• **PROBLEM SET**:
**1.** From the page of step-by-step proofs, list every label that opens a line and is followed directly by a colon.
**2.** Transcribe the stretch of the page of step-by-step proofs from "If \(x^3\) is" through "-2\) is even.".

• **EXCERPT TO READ**:
========================================================================

Some Step by Step Proofs

Andy Novocin

Daily Challenge 1 Solution

Original: If \(x^2 = x+1\) then \(x = 1 + \sqrt{5}\) or \(x = 1 - \sqrt{5}\)

Converse: If \(x = 1 + \sqrt{5}\) or \(x = 1 - \sqrt{5}\) then \(x^2 = x + 1\)

Contrapositive: If \(x \neq 1 + \sqrt{5}\) and \(x \neq 1 - \sqrt{5}\) then \(x^2 \neq x + 1\)

A Pigeonhole Proof

Given \(n\) objects and \(k < n\) containers which hold them. Prove that at least one container has more than one object.

Daily Challenge 2 Solution

If \(x^3\) is irrational then \(x\) is irrational.

We will prove the contrapositive.

Let \(x = \frac{m}{n}, n \neq 0\) for \(n,m\in\mathbb{Z}\).

Then \(x^3 = \frac{m^3}{n^3}\).

But \(m^3, n^3 \in \mathbb{Z}\) and \(n^3 \neq 0\) so \(x^3\) is rational.

Let \(n\) be an integer. Prove that \(9n^2 + 3n -2\) is even.


Let \(a\) and \(b\) be integers. Explore \(a\) is even and odd, \(b\) is even and odd.

Find a necessary and sufficient condition for \(a^2 - b^2\) to be odd.

Can you prove it?

Show that \(\sqrt{2}\) is irrational

Pythagorean Theorem \(a^2 + b^2 = c^2\)

\( (a+b)^2 = 4(ab/2) + c^2 \)

\( a^2 + b^2 + 2ab = 2ab + c^2 \)


Show that the product of an irrational and an irrational is irrational.

Counter-Example \(\sqrt{2} \sqrt{2} = 2\)

Theorem: There exists two positive irrational numbers, \(s, t\) such that \(s^t\) is rational.


Look at \(\sqrt{2}^{\sqrt{2}}\).

Case 1: It is rational. Then let \(s = t = \sqrt{2}\).

Case 2: It is irrational. Then let \(s = \sqrt{2}^{\sqrt{2}}\) and \(t = \sqrt{2}\).

Notice that \(s^t = {(\sqrt{2}^{\sqrt{2}})}^{\sqrt{2}} = \sqrt{2}^2 = 2\)

========================================================================

• **DATASET EXCERPT**:
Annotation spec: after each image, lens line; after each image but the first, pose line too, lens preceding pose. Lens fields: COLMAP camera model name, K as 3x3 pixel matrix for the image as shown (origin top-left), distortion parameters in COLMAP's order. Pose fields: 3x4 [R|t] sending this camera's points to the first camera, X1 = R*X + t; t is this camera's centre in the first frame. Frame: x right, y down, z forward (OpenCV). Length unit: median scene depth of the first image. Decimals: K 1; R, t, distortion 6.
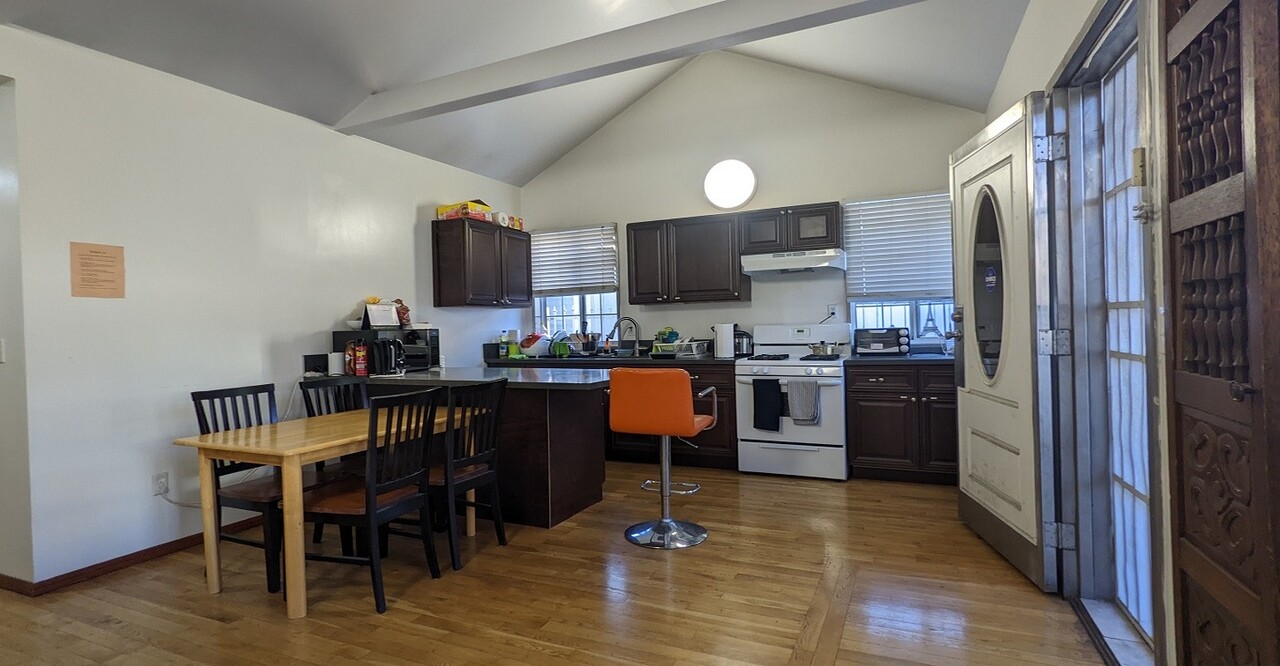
lens RADIAL K [[615.8, 0, 637.2], [0, 615.8, 333.0], [0, 0, 1]] dist [-0.001057, 0.001470]
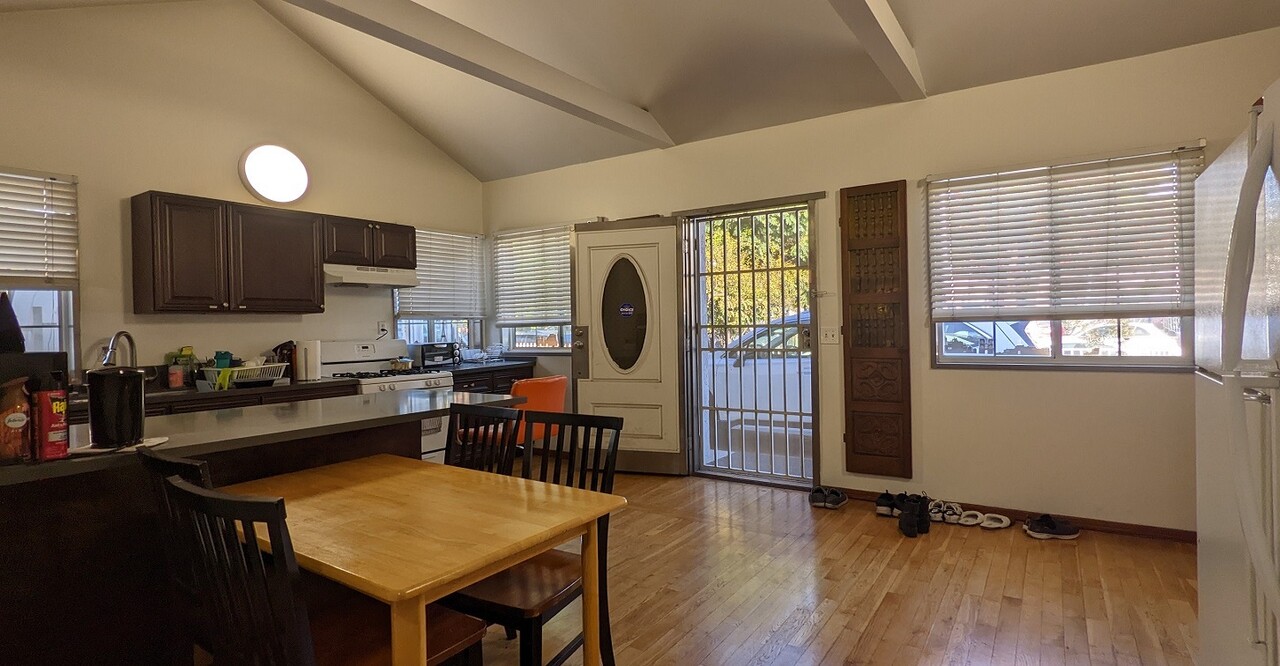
lens RADIAL K [[615.8, 0, 639.4], [0, 615.8, 330.2], [0, 0, 1]] dist [-0.001057, 0.001470]
pose [[0.176443, 0.014146, 0.984209, -0.618679], [0.033102, 0.999246, -0.020296, 0.003855], [-0.983754, 0.036160, 0.175842, 0.397384]]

========================================================================

• **RESPONSES**:
**1.**
Original
Converse
Contrapositive
Theorem
Case 1
Case 2

**2.**
If \(x^3\) is irrational then \(x\) is irrational.

We will prove the contrapositive.

Let \(x = \frac{m}{n}, n \neq 0\) for \(n,m\in\mathbb{Z}\).

Then \(x^3 = \frac{m^3}{n^3}\).

But \(m^3, n^3 \in \mathbb{Z}\) and \(n^3 \neq 0\) so \(x^3\) is rational.

Let \(n\) be an integer. Prove that \(9n^2 + 3n -2\) is even.